Now check how our model performs.

In [8]:
my_reg = MyLinearRegression()
my_reg.fit(X, y)
print(mean_squared_error(y, my_reg.predict(X)))

1.5123811161210144e-26


#### Task 3 (1 point)

Compare the coefficients of your model with those from LinearRegression.

In [9]:
lin_reg = LinearRegression().fit(X, y)

np.allclose(
    my_reg.coef_,
    np.r_[lin_reg.intercept_, lin_reg.coef_]
)

True

Explanation:
Our implementation is mathematically equivalent to LinearRegression because both use the same analytical ordinary least-squares solution via normal equations.

#### Task 4 (1 point)

Add normalization of features before model training.

In [11]:
from sklearn.preprocessing import StandardScaler

scaler = StandardScaler()
X_scaled = scaler.fit_transform(X)

reg_scaled = LinearRegression().fit(X_scaled, y)
print(mean_squared_error(y, reg_scaled.predict(X_scaled)))


4.470862475281235e-25


#### Task 5 (1 point)

Implement normalization inside your own class.

In [12]:
class MyLinearRegressionScaled:
    def fit(self, X, y):
        self.mean_ = X.mean(axis=0)
        self.std_ = X.std(axis=0)
        X_scaled = (X - self.mean_) / self.std_
        X_b = np.c_[np.ones((X_scaled.shape[0], 1)), X_scaled]
        self.coef_ = np.linalg.inv(X_b.T @ X_b) @ X_b.T @ y

    def predict(self, X):
        X_scaled = (X - self.mean_) / self.std_
        X_b = np.c_[np.ones((X_scaled.shape[0], 1)), X_scaled]
        return X_b @ self.coef_

In [13]:
reg_my_scaled = MyLinearRegressionScaled()
reg_my_scaled.fit(X, y)
print(mean_squared_error(y, reg_my_scaled.predict(X)))

2.2328312664263254e-26


#### Task 6 (1 point)

Compare your normalized model with the one from sklearn.

In [14]:
reg_sk_scaled = LinearRegression().fit(X_scaled, y)
np.allclose(
    reg_my_scaled.coef_,
    np.r_[reg_sk_scaled.intercept_, reg_sk_scaled.coef_]
)

True

Explanation:
Normalization doesn’t change model quality but makes optimization more stable and interpretable — all coefficients are on a comparable scale.

#### Task 7 (1 point)

Generate a dataset with noise and analyze performance.

In [15]:
X_noisy, y_noisy = make_regression(
    n_samples=1000, n_features=10, noise=50, random_state=42
)
reg_noise = LinearRegression().fit(X_noisy, y_noisy)
print(mean_squared_error(y_noisy, reg_noise.predict(X_noisy)))

2321.882005350111


Conclusion:
Adding noise increases MSE because the target variable now contains random components that the model can’t explain.

#### Task 8 (1 point)
Add l1 (for the first and fourth variants) or l2 (for the second and third variants) regularization.

In [16]:
import numpy as np
from sklearn.datasets import make_regression
from sklearn.metrics import mean_squared_error

class LinearRegressionGD:
    def __init__(self, alpha=0.01, tol=1e-6, max_iter=1000, l1_ratio=0.01):
        self.alpha = alpha
        self.tol = tol
        self.max_iter = max_iter
        self.l1_ratio = l1_ratio 

    def fit(self, X, y):
        X_b = np.c_[np.ones((X.shape[0], 1)), X] 
        self.theta = np.zeros(X_b.shape[1])      

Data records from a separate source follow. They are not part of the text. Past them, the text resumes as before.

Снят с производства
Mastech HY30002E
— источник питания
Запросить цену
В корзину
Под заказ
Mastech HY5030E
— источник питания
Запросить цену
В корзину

        for i in range(self.max_iter):
            gradients = 2 / X_b.shape[0] * X_b.T.dot(X_b.dot(self.theta) - y)  
            
            l1_penalty = self.l1_ratio * np.sign(self.theta)
            gradients += l1_penalty

            new_theta = self.theta - self.alpha * gradients                   

            if np.linalg.norm(new_theta - self.theta, ord=2) < self.tol:
                break

            self.theta = new_theta

    def predict(self, X):
        X_b = np.c_[np.ones((X.shape[0], 1)), X] 
        return X_b.dot(self.theta)  

if __name__ == "__main__":
    X, y = make_regression(n_samples=10000, n_features=100, noise=0.1, random_state=42)

    model = LinearRegressionGD(alpha=0.01, max_iter=1000, tol=1e-6, l1_ratio=0.01)
    model.fit(X, y)

    predictions = model.predict(X)

    mse = mean_squared_error(y, predictions)
    print(f'Mean Squared Error: {mse}')

Mean Squared Error: 0.01027350190221907


#### Task 9 (1 point)


In [18]:
from sklearn.linear_model import Lasso

lasso = Lasso(alpha=0.1)
lasso.fit(X, y)
print(f"Mean Squared Error {mean_squared_error(y, lasso.predict(X))}")

Mean Squared Error 0.1113104172641727